■ Challenge
Render every line from the start of the records through the line containing "scientific name: Chenopodium triandrum", inclusive, as a JSON list of strings with one string per line. Leave out blank lines and the pictures.

■ Materials provided
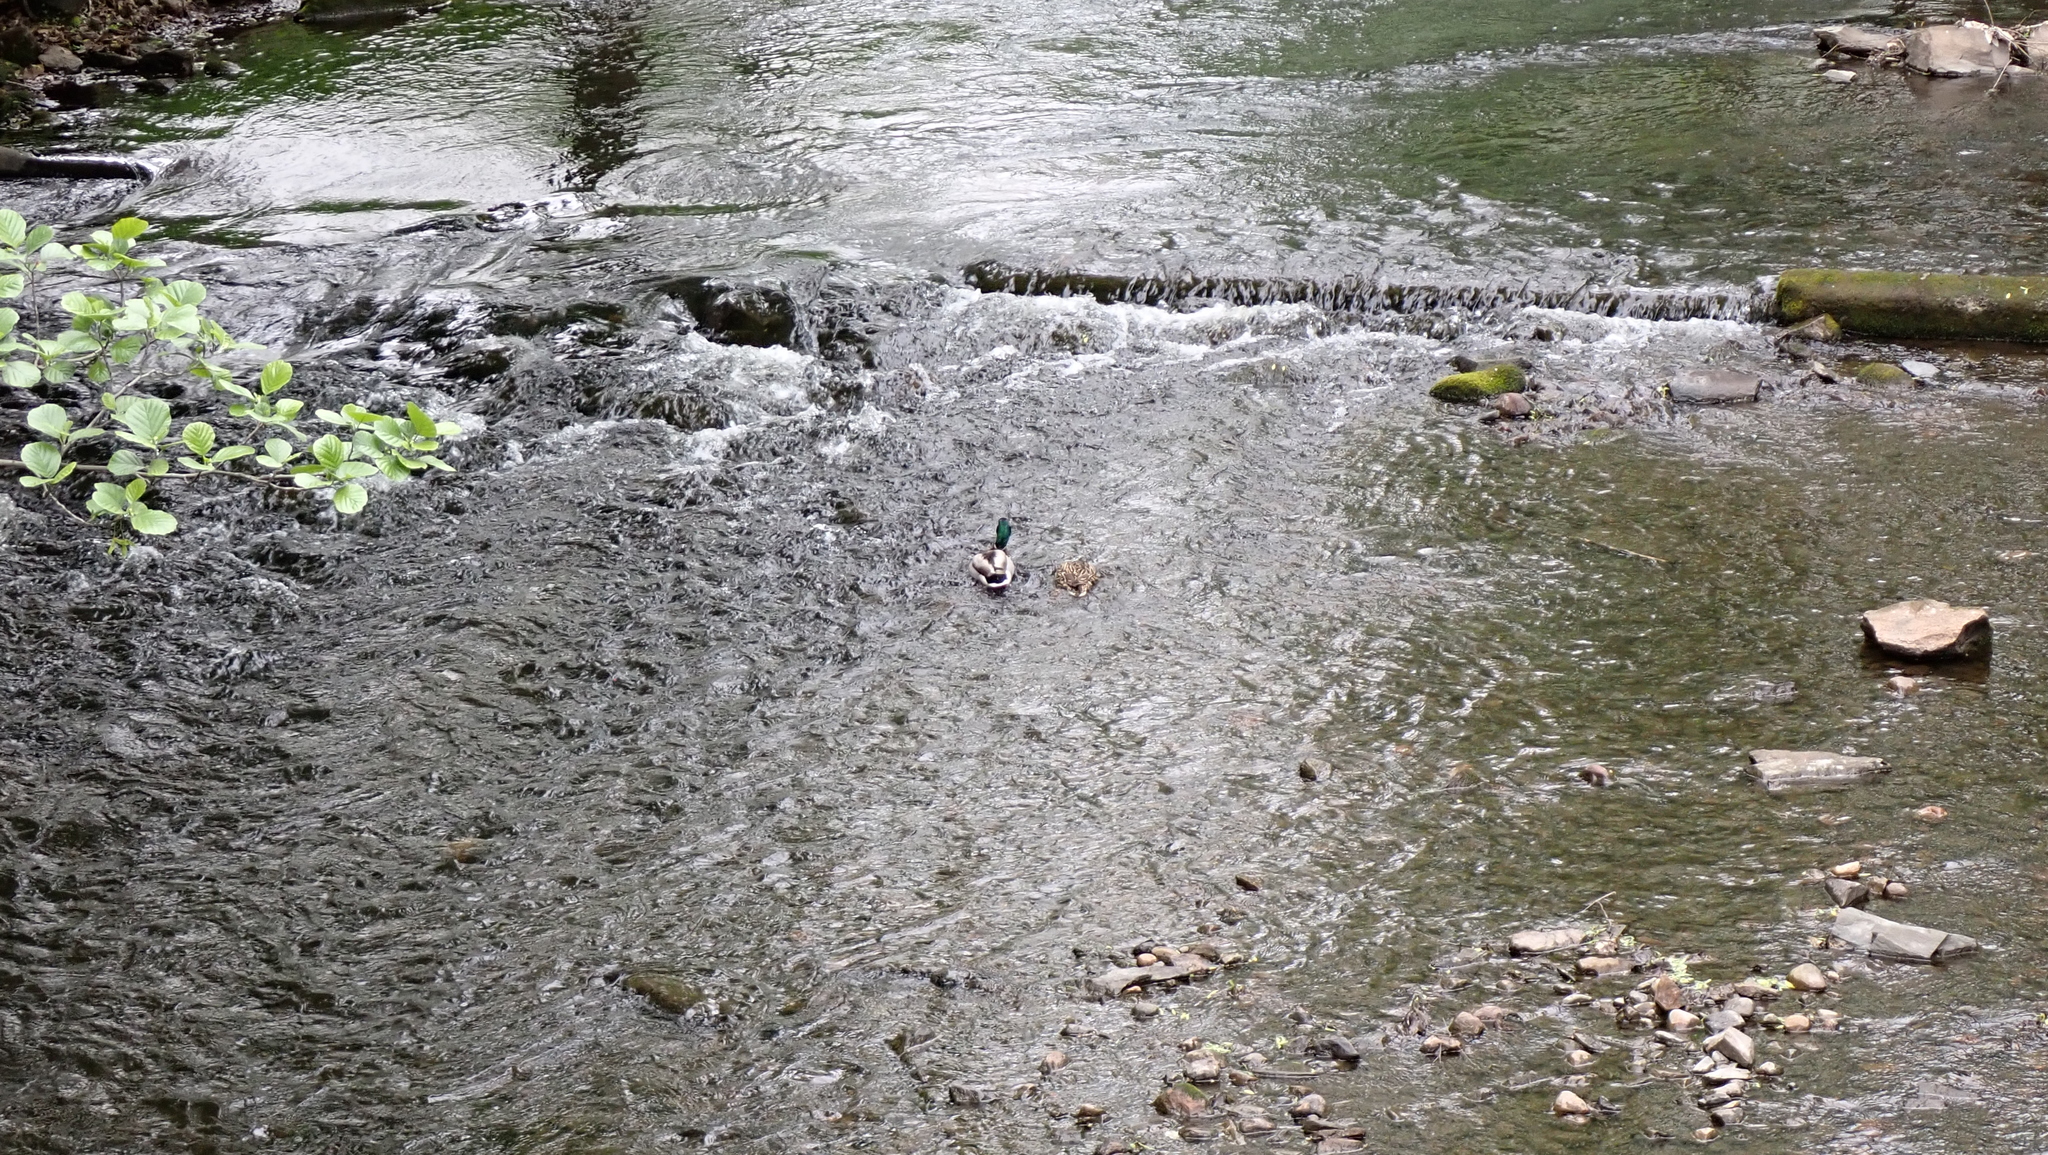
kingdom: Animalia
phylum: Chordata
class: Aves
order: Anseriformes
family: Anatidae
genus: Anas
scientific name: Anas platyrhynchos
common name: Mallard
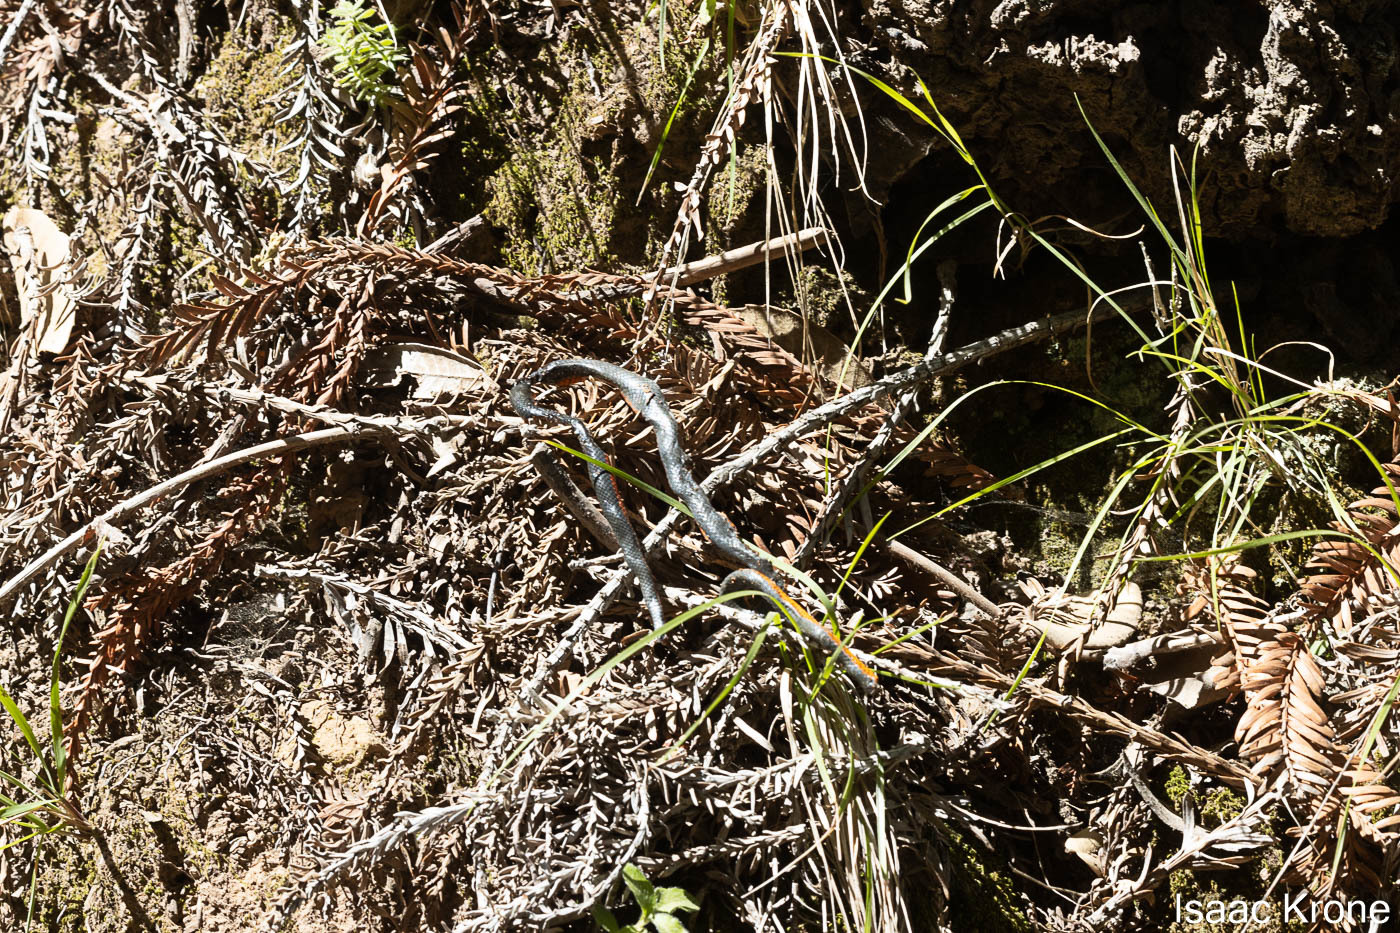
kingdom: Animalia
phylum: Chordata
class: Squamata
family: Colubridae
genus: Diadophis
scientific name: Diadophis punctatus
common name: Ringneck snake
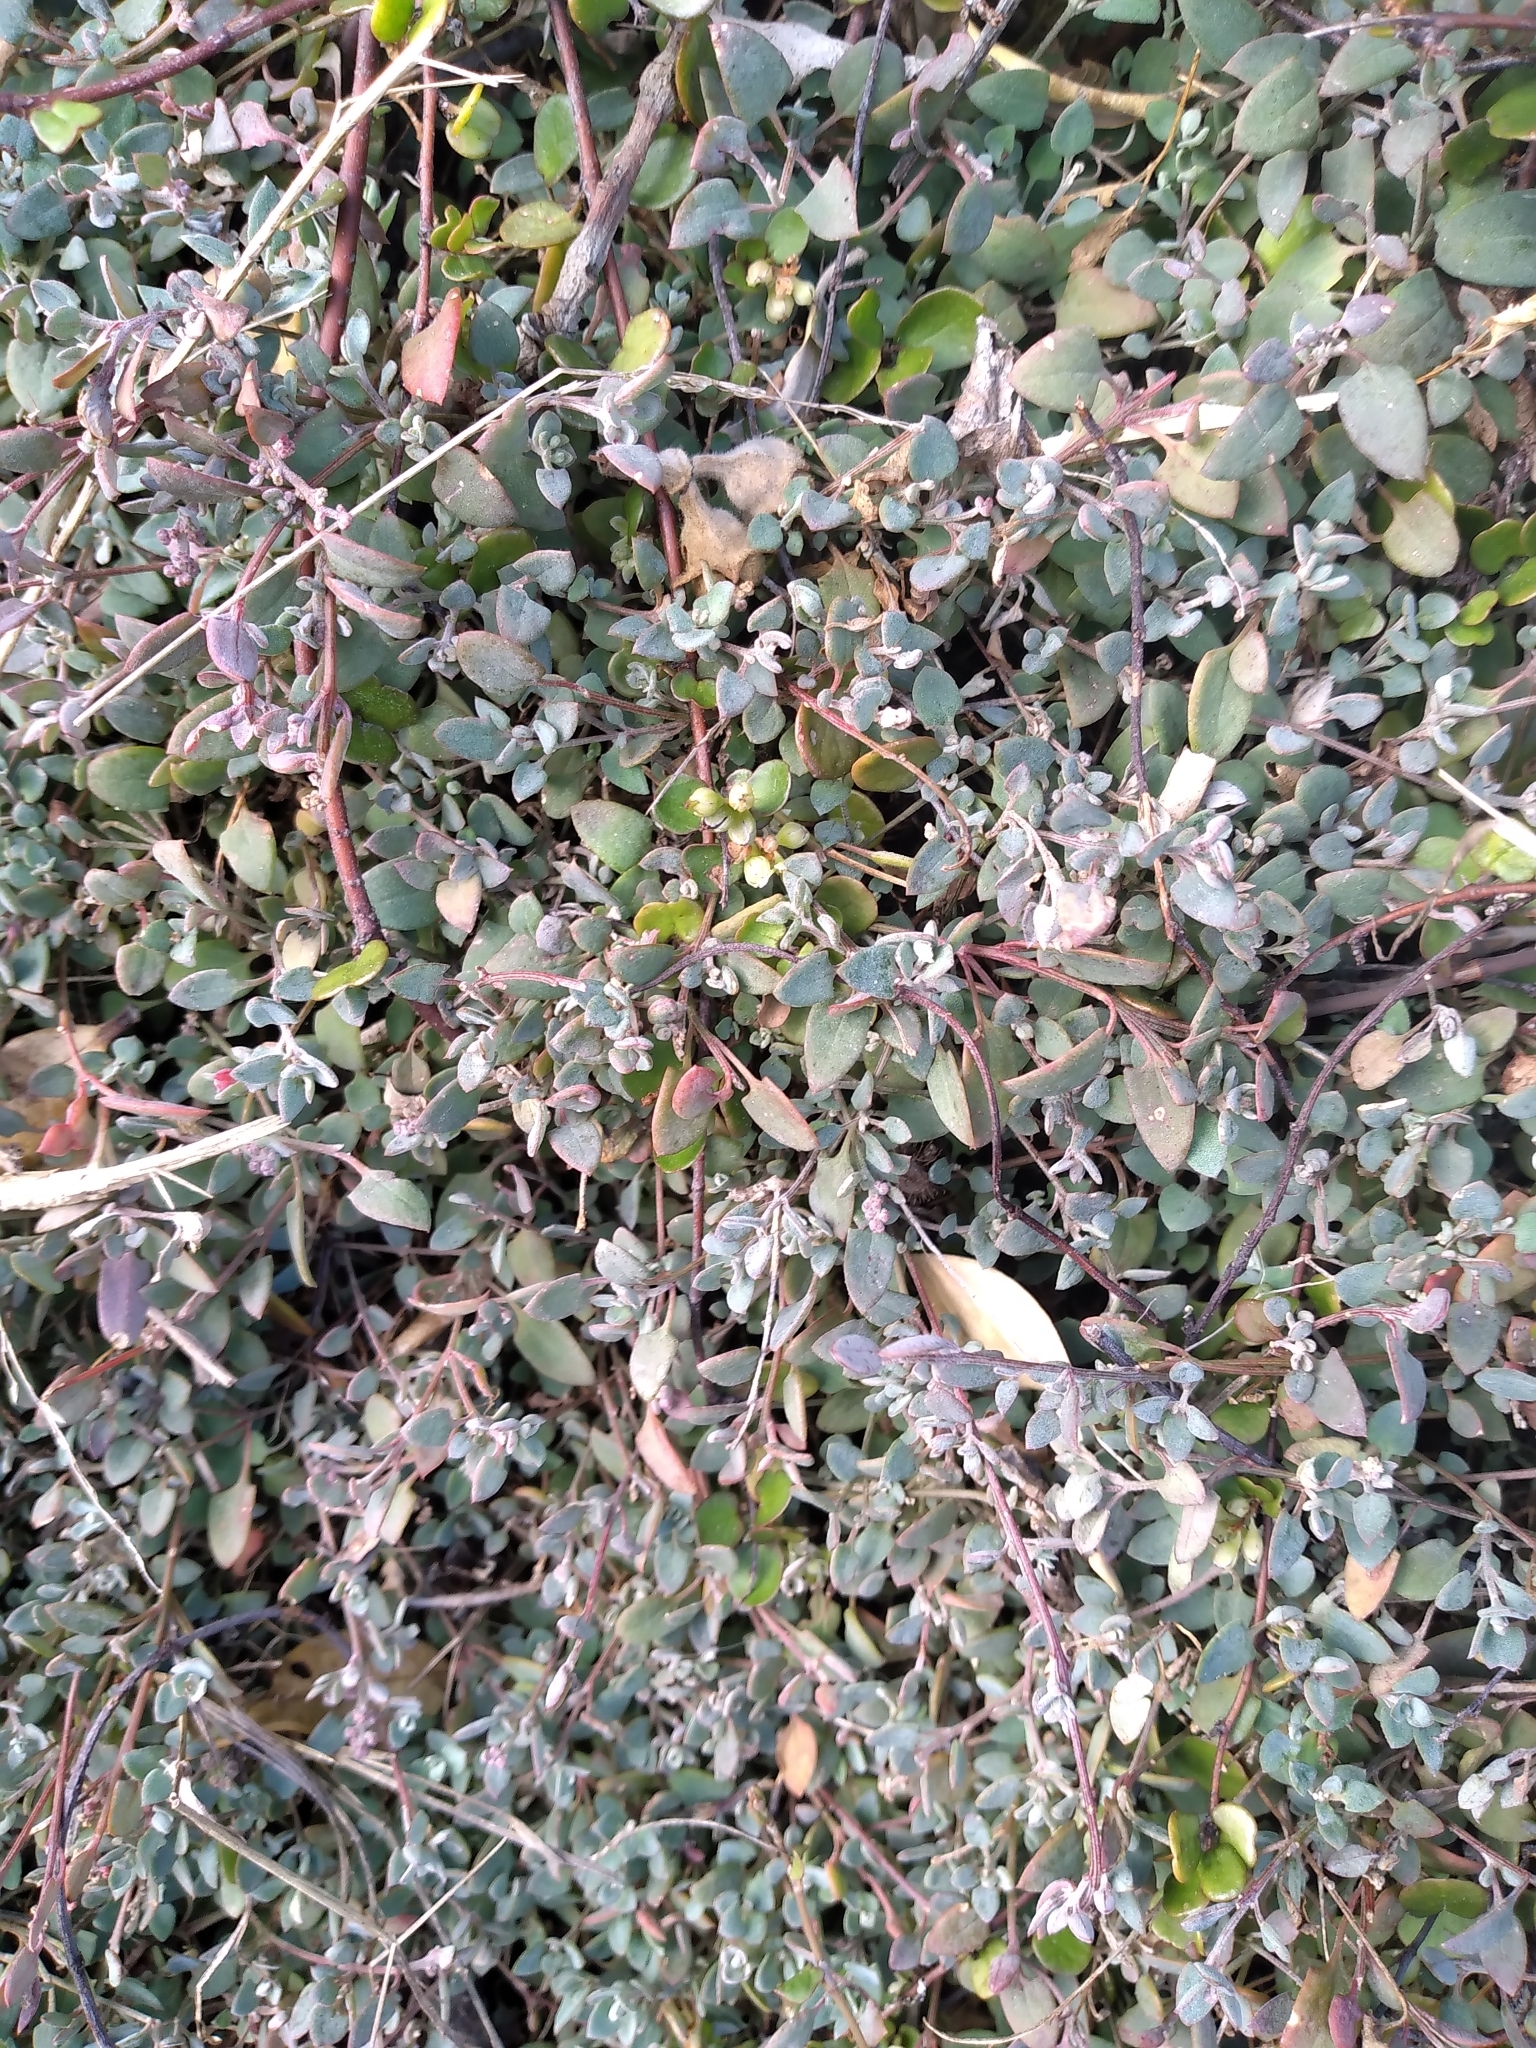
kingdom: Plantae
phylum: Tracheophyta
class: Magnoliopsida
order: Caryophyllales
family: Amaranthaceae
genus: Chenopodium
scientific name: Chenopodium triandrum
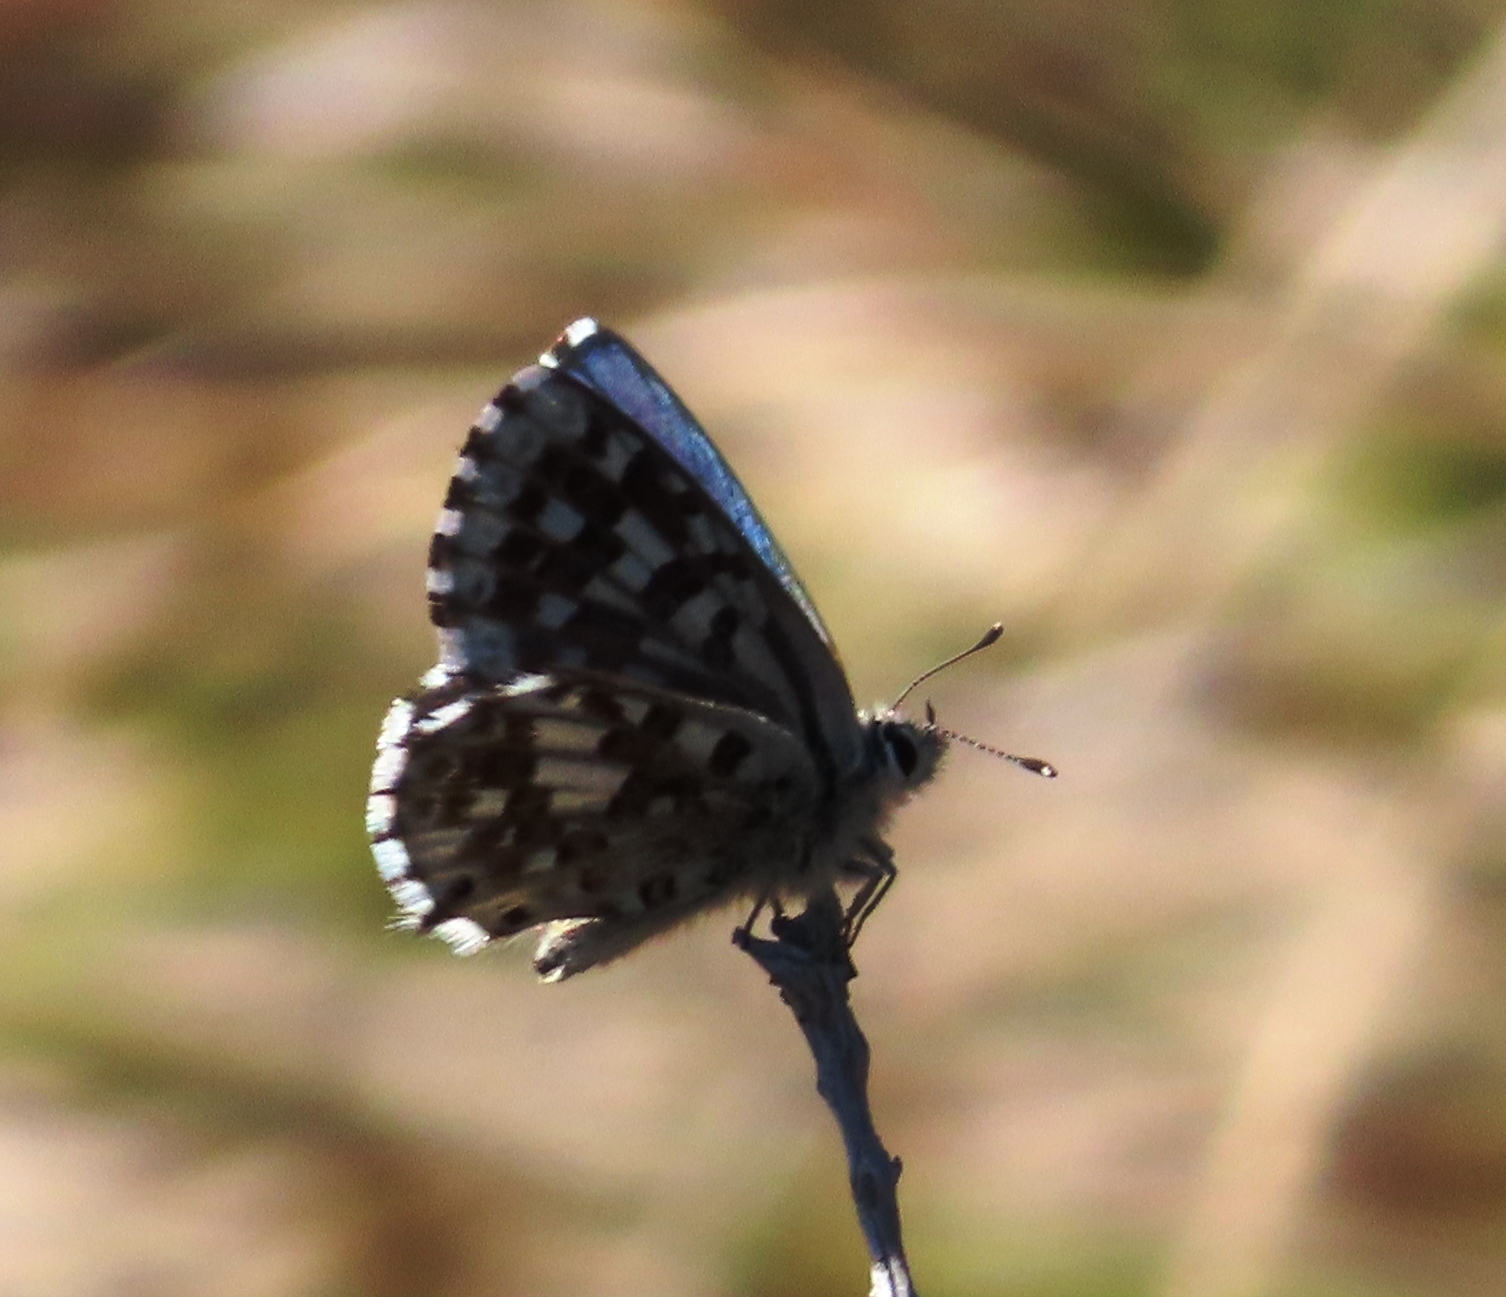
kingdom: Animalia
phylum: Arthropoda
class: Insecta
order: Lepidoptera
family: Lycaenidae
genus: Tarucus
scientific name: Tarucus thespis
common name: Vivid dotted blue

■ Solution for this exercise
[
  "kingdom: Animalia",
  "phylum: Chordata",
  "class: Aves",
  "order: Anseriformes",
  "family: Anatidae",
  "genus: Anas",
  "scientific name: Anas platyrhynchos",
  "common name: Mallard",
  "kingdom: Animalia",
  "phylum: Chordata",
  "class: Squamata",
  "family: Colubridae",
  "genus: Diadophis",
  "scientific name: Diadophis punctatus",
  "common name: Ringneck snake",
  "kingdom: Plantae",
  "phylum: Tracheophyta",
  "class: Magnoliopsida",
  "order: Caryophyllales",
  "family: Amaranthaceae",
  "genus: Chenopodium",
  "scientific name: Chenopodium triandrum"
]